*** Begin section ***

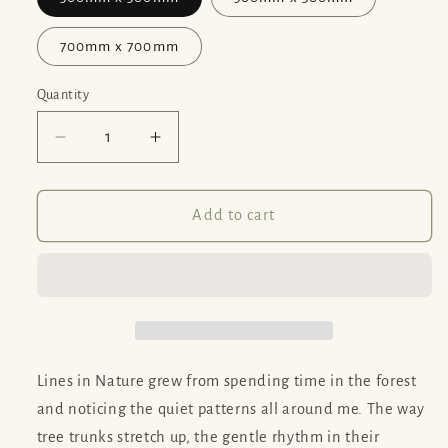
700mm x 700mm
Quantity
Decrease
Increase
quantity
quantity
for
for
Lines
Lines
Add to cart
in
in
Nature
Nature
-
-
Print
Print
Options
Options
Lines in Nature grew from spending time in the forest
and noticing the quiet patterns all around me. The way
tree trunks stretch up, the gentle rhythm in their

*** End section ***

> Work item: Output the material word for word. Pictures do not go in.

> Task output:
700mm x 700mm
Quantity
Decrease
Increase
quantity
quantity
for
for
Lines
Lines
Add to cart
in
in
Nature
Nature
-
-
Print
Print
Options
Options
Lines in Nature grew from spending time in the forest
and noticing the quiet patterns all around me. The way
tree trunks stretch up, the gentle rhythm in their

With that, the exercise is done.